>> Start PROVIDED DATA

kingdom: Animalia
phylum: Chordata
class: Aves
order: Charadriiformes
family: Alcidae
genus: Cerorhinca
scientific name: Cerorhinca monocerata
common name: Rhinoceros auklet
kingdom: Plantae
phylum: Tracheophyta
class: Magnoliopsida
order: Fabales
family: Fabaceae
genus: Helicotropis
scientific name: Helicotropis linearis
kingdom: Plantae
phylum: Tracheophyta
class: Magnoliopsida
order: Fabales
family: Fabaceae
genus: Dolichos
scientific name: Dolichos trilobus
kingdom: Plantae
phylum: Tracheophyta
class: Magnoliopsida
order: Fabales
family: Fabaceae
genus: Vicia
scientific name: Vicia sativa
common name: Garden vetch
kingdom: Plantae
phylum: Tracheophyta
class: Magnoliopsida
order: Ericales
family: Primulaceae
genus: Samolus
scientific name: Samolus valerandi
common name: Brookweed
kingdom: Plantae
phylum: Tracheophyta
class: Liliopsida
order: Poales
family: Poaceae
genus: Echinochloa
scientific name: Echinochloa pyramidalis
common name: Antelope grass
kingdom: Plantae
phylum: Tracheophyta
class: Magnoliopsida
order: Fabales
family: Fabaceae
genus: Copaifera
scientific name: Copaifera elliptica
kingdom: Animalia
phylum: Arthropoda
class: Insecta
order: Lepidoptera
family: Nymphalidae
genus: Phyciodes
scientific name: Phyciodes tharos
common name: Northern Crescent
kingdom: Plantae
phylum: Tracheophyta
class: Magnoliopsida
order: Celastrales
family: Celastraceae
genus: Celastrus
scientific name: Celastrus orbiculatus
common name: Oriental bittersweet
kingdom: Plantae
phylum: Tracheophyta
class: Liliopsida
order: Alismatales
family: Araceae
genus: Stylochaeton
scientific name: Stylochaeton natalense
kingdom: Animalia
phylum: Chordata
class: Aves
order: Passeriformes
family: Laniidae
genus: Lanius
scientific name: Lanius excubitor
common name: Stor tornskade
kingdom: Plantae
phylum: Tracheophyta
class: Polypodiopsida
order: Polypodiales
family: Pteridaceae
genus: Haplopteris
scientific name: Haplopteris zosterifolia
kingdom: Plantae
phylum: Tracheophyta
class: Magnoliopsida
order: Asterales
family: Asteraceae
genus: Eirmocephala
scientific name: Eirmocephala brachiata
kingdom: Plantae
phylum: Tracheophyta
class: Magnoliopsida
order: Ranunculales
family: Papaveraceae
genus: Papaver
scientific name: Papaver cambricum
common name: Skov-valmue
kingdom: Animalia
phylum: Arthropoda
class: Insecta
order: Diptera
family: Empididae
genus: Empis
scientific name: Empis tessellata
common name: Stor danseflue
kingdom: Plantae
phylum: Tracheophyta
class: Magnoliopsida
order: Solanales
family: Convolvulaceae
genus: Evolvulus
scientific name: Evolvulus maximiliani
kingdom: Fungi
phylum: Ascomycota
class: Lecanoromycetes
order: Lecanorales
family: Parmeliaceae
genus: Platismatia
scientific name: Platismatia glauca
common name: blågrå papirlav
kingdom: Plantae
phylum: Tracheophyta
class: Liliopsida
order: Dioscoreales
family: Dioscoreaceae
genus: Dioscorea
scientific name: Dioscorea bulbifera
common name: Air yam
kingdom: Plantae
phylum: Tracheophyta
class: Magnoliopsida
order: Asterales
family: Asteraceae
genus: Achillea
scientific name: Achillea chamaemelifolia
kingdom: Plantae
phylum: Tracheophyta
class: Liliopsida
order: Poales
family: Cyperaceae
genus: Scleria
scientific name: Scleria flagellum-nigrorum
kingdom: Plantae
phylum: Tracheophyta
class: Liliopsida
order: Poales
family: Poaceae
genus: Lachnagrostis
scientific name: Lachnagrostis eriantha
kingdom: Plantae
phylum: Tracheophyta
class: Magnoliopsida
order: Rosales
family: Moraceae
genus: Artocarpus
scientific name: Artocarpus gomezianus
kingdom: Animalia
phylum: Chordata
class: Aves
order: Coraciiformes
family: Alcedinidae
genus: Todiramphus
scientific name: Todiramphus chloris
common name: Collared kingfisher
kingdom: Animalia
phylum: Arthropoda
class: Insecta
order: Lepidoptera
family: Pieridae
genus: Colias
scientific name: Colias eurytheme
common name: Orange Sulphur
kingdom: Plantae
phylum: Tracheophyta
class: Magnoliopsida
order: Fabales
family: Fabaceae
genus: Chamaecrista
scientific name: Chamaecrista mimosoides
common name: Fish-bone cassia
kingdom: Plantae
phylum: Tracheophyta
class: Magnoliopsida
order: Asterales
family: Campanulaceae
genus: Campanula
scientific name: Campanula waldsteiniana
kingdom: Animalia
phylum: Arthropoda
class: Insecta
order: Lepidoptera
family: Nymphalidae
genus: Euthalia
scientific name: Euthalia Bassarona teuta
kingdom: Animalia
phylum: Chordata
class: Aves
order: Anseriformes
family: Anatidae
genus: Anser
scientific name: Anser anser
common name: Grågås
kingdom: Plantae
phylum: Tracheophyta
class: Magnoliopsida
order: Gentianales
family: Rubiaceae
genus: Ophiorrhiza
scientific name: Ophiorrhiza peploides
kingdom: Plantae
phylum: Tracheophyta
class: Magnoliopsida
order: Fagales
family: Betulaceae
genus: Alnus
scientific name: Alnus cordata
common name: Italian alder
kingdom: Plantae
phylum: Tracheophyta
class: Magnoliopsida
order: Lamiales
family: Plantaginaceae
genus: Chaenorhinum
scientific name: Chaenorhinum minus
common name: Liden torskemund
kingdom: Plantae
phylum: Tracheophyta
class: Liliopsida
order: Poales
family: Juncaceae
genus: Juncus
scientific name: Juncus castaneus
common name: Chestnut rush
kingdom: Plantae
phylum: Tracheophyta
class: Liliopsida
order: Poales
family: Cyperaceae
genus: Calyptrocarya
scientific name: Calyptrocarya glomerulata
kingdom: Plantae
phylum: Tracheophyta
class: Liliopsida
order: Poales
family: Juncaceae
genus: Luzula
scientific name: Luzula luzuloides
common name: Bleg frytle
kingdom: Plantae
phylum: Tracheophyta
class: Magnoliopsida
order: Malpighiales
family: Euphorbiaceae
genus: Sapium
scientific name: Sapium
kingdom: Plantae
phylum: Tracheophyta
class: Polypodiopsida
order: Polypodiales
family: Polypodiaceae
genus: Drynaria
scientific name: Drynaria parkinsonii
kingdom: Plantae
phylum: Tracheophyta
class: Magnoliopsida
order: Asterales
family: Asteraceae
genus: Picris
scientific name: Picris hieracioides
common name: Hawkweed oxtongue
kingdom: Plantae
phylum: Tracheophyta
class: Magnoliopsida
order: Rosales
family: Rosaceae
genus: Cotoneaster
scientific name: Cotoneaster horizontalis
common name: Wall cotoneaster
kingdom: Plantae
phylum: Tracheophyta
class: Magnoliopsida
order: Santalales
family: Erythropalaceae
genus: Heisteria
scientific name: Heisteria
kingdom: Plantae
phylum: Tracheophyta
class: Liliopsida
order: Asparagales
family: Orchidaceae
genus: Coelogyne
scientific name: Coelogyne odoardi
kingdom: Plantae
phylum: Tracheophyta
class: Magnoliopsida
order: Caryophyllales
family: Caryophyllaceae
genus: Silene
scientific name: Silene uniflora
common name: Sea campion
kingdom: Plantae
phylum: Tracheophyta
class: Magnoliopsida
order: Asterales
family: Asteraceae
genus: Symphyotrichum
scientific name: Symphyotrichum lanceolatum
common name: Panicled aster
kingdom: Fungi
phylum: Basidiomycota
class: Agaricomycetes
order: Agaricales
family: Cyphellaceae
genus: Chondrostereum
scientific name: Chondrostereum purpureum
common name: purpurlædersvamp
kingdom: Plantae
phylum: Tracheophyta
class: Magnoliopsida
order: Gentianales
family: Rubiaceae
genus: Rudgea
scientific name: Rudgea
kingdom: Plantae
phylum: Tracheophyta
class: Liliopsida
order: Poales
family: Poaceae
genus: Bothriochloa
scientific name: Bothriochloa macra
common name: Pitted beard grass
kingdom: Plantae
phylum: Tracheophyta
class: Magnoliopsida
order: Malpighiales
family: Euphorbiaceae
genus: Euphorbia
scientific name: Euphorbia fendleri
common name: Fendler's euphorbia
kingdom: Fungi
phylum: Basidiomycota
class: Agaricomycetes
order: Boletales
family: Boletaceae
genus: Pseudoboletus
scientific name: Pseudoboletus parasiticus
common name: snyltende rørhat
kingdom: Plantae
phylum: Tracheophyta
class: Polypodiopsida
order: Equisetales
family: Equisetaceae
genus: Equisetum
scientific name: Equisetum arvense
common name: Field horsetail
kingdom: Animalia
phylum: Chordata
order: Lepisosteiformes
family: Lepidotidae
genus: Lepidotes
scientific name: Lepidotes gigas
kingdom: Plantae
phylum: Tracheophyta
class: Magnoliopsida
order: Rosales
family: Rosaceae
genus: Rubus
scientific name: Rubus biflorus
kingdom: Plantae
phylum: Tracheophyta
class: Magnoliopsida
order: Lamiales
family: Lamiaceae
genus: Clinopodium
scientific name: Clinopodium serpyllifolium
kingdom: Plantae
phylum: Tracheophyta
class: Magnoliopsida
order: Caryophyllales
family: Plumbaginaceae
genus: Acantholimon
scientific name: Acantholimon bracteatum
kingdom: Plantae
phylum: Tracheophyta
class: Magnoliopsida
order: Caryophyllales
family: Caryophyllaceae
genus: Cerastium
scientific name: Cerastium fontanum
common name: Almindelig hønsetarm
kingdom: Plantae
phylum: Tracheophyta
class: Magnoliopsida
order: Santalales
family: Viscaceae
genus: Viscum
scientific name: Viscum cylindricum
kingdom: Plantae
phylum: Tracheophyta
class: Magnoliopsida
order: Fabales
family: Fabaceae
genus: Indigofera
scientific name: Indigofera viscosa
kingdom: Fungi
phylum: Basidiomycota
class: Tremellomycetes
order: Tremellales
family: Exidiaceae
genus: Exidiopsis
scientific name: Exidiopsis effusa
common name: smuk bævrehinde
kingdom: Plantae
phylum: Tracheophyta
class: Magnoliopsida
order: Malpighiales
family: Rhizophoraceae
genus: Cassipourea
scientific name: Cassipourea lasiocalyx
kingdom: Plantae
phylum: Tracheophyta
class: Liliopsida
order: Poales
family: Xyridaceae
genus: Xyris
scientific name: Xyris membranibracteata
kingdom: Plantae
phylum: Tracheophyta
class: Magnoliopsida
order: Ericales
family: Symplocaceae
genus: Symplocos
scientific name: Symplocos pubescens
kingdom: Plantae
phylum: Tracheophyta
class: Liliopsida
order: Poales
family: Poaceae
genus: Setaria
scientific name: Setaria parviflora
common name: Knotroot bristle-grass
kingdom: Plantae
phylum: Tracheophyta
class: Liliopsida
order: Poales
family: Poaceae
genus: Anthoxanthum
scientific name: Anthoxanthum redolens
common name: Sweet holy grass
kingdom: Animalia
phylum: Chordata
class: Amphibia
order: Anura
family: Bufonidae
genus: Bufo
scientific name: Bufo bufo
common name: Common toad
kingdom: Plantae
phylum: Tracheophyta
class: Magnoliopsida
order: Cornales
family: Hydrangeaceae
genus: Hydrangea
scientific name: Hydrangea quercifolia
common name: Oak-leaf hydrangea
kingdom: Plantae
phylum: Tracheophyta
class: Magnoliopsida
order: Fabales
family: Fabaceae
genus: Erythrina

>> End PROVIDED DATA

__WORK TO BE COMPLETED__.
Please rewrite everything from the start of the entries down to the line containing "genus: Vicia", both ends included, as a Markdown table with columns No. and Line. Give each line its own numbered row and skip any blank lines.

__RIGHT ANSWER__.
| No. | Line |
|---|---|
| 1 | kingdom: Animalia |
| 2 | phylum: Chordata |
| 3 | class: Aves |
| 4 | order: Charadriiformes |
| 5 | family: Alcidae |
| 6 | genus: Cerorhinca |
| 7 | scientific name: Cerorhinca monocerata |
| 8 | common name: Rhinoceros auklet |
| 9 | kingdom: Plantae |
| 10 | phylum: Tracheophyta |
| 11 | class: Magnoliopsida |
| 12 | order: Fabales |
| 13 | family: Fabaceae |
| 14 | genus: Helicotropis |
| 15 | scientific name: Helicotropis linearis |
| 16 | kingdom: Plantae |
| 17 | phylum: Tracheophyta |
| 18 | class: Magnoliopsida |
| 19 | order: Fabales |
| 20 | family: Fabaceae |
| 21 | genus: Dolichos |
| 22 | scientific name: Dolichos trilobus |
| 23 | kingdom: Plantae |
| 24 | phylum: Tracheophyta |
| 25 | class: Magnoliopsida |
| 26 | order: Fabales |
| 27 | family: Fabaceae |
| 28 | genus: Vicia |